DOKUMEN:
⟨

Ditulis: Ali Syahbana
Salah kaprah, bagi sebagian dari kita yang belum mafhum boleh juga diartikan adanya ketidak-pasan akan penempatan sesuatu. Atau jika mau merujuk Kamus Besar Bahasa Indonesia (KBBI), salah kaprah adalah kesalahan yang umum sekali sehingga orang tidak merasakan sebagai kesalahan. Menjadi umum karena sebuah kesalahan telah melalui proses pemakaian yang luas.
‘Salah Kaprah dibulan Rajab’ pada akhirnya bisa digambarkan dengan adanya ketidak-pasan amaliah seseorang di bulan tersebut. Atau ada ketidaksesuaian pemahaman sebagian kelompok terhadap bulan tersebut. Atau bisa juga ada kekeliruan-kekeliruan umum lainnya yang tidak terasa terjadi.

⟩

[Catatan tersimpan]
⟨

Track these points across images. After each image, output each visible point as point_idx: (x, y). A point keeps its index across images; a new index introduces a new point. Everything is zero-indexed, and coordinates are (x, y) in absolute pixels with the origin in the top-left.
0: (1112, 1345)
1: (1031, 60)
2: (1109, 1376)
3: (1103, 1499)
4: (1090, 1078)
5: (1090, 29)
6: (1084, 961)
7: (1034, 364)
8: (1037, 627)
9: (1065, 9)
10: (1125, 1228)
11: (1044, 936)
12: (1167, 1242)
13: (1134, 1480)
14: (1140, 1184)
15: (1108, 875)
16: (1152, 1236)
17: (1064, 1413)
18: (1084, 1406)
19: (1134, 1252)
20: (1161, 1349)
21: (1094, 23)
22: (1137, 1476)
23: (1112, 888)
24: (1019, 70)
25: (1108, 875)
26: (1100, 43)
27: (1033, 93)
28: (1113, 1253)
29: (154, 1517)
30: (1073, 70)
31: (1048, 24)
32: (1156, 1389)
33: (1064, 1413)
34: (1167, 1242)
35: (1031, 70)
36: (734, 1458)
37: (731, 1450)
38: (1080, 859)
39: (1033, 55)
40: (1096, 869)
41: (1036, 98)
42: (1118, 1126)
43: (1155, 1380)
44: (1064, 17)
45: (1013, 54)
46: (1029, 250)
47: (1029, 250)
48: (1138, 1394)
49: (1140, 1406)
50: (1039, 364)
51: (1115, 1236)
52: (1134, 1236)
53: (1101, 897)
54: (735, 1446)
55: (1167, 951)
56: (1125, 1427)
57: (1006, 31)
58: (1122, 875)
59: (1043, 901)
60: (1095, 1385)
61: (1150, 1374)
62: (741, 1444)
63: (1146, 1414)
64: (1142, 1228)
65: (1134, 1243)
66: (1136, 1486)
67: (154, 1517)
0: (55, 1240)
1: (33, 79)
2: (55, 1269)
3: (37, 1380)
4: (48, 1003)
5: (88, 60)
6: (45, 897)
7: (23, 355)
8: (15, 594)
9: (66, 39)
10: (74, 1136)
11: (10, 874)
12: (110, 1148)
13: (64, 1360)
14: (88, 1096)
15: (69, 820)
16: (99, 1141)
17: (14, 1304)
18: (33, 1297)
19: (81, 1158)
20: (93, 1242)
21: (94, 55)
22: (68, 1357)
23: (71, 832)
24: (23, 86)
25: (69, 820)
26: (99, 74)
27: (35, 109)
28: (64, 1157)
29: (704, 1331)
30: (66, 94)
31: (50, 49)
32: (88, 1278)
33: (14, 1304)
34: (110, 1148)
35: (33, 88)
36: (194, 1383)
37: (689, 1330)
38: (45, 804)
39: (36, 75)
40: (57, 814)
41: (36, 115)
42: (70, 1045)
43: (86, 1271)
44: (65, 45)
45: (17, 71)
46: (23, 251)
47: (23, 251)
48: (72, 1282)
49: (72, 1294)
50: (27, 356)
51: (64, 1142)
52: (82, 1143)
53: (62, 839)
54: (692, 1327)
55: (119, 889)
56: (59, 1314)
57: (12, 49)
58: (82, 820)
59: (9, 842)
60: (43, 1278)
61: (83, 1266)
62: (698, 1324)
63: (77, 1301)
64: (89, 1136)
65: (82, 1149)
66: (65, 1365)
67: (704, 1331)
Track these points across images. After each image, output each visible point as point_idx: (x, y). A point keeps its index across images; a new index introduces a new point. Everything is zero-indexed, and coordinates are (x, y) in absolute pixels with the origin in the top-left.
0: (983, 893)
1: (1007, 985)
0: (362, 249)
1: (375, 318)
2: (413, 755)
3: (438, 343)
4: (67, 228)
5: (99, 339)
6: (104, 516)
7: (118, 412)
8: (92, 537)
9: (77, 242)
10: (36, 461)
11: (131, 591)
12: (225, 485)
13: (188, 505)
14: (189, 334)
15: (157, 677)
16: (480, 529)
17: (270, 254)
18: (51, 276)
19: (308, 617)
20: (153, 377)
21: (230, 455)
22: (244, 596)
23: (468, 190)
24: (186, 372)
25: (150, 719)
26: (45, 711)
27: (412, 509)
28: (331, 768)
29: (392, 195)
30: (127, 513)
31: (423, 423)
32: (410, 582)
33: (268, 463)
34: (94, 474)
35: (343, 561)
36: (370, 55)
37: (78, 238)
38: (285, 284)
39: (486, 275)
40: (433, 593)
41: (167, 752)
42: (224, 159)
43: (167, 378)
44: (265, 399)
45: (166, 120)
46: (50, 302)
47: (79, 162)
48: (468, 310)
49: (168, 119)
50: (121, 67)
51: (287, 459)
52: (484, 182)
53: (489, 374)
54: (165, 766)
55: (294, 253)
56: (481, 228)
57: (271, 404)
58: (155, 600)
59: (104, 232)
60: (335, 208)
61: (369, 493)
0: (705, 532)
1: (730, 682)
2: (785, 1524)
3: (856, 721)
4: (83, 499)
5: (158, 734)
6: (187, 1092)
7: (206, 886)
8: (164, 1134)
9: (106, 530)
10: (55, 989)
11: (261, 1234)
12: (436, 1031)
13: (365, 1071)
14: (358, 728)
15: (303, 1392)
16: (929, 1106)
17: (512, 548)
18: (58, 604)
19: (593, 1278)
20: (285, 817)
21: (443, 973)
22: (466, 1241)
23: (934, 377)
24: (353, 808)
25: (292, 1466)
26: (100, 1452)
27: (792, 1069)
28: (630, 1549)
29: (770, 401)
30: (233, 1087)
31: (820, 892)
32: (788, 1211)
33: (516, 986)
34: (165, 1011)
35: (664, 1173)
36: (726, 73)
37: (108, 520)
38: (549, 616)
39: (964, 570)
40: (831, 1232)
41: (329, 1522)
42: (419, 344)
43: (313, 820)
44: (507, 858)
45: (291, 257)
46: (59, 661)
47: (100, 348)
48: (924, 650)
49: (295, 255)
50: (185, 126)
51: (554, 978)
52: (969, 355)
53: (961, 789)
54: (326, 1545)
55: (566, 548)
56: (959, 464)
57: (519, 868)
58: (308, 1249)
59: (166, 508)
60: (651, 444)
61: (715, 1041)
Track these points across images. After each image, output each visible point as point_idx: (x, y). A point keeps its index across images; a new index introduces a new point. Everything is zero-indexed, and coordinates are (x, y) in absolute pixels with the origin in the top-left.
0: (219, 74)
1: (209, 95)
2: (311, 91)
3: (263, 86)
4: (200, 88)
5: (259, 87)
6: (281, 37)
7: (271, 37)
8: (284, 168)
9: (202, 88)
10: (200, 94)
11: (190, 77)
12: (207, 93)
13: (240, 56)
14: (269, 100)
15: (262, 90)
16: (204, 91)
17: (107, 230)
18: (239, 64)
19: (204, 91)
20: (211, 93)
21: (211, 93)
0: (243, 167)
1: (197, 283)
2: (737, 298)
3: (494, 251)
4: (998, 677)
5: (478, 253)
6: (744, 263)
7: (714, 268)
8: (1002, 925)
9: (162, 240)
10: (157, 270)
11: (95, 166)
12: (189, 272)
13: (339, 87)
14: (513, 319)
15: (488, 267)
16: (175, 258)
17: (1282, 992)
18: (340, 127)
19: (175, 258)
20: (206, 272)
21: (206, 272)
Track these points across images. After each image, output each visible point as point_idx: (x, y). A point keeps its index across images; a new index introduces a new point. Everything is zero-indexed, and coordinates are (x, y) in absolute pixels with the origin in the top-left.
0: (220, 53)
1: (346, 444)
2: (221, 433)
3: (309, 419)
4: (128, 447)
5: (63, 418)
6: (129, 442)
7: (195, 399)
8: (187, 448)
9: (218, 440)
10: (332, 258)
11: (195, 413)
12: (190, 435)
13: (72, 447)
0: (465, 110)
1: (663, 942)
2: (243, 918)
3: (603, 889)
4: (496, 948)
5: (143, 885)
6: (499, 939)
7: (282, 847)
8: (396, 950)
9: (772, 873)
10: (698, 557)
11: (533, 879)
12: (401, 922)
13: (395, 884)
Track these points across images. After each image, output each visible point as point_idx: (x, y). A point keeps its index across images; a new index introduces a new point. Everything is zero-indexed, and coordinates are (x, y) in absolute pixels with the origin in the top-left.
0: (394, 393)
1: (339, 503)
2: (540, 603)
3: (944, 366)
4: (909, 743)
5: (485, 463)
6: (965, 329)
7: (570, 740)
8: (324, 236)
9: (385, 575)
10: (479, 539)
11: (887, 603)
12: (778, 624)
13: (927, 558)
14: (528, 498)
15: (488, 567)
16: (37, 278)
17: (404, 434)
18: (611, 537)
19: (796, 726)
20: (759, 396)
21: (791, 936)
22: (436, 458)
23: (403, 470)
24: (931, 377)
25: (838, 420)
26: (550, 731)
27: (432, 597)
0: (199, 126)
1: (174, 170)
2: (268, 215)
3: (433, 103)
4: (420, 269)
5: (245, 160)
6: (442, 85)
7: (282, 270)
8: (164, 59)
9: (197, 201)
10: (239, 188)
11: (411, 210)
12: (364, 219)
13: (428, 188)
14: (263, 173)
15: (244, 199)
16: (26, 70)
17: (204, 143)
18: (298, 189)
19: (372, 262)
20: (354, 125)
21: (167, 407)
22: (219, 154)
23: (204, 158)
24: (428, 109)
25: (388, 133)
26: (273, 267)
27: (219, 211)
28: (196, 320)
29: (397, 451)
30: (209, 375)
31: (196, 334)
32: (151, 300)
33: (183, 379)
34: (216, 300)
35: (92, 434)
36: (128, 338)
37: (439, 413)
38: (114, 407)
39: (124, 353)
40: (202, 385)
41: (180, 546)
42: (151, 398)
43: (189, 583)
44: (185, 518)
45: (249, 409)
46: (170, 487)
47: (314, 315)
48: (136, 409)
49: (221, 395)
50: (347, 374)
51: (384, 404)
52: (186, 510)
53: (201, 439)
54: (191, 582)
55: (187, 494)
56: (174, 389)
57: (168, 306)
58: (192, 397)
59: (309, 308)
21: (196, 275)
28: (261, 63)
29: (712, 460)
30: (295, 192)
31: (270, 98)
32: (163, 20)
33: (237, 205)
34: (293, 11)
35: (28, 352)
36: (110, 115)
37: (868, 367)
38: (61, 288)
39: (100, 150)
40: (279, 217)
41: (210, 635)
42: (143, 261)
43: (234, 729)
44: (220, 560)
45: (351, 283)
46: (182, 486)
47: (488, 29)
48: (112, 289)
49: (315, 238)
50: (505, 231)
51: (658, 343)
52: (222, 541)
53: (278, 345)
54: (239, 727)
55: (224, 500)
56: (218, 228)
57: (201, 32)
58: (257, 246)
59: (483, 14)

⟩

LATIHAN:
1 – Salin ulang sebagian teks tentang salah kaprah di bulan Rajab. Mulailah dari kata-kata yang memuat "Ditulis: Ali Syahbana", berhentilah setelah "pemakaian yang luas.", dan ganti "mafhum" dengan "paham".
2 – Jawab pertanyaan berikut berdasarkan teks tentang salah kaprah di bulan Rajab.
(a) Menurut KBBI, apa arti salah kaprah?
(b) Menurut teks, apa yang membuat sebuah kesalahan menjadi umum?
(c) Ketidak-pasan apa yang dapat menggambarkan "Salah Kaprah dibulan Rajab"?

JAWABAN PER SOAL:
1 –
Ditulis: Ali Syahbana
Salah kaprah, bagi sebagian dari kita yang belum paham boleh juga diartikan adanya ketidak-pasan akan penempatan sesuatu. Atau jika mau merujuk Kamus Besar Bahasa Indonesia (KBBI), salah kaprah adalah kesalahan yang umum sekali sehingga orang tidak merasakan sebagai kesalahan. Menjadi umum karena sebuah kesalahan telah melalui proses pemakaian yang luas.

2 –
(a) Kesalahan yang umum sekali sehingga orang tidak merasakannya sebagai kesalahan.
(b) Kesalahan itu telah melalui proses pemakaian yang luas.
(c) Ketidak-pasan amaliah seseorang di bulan Rajab.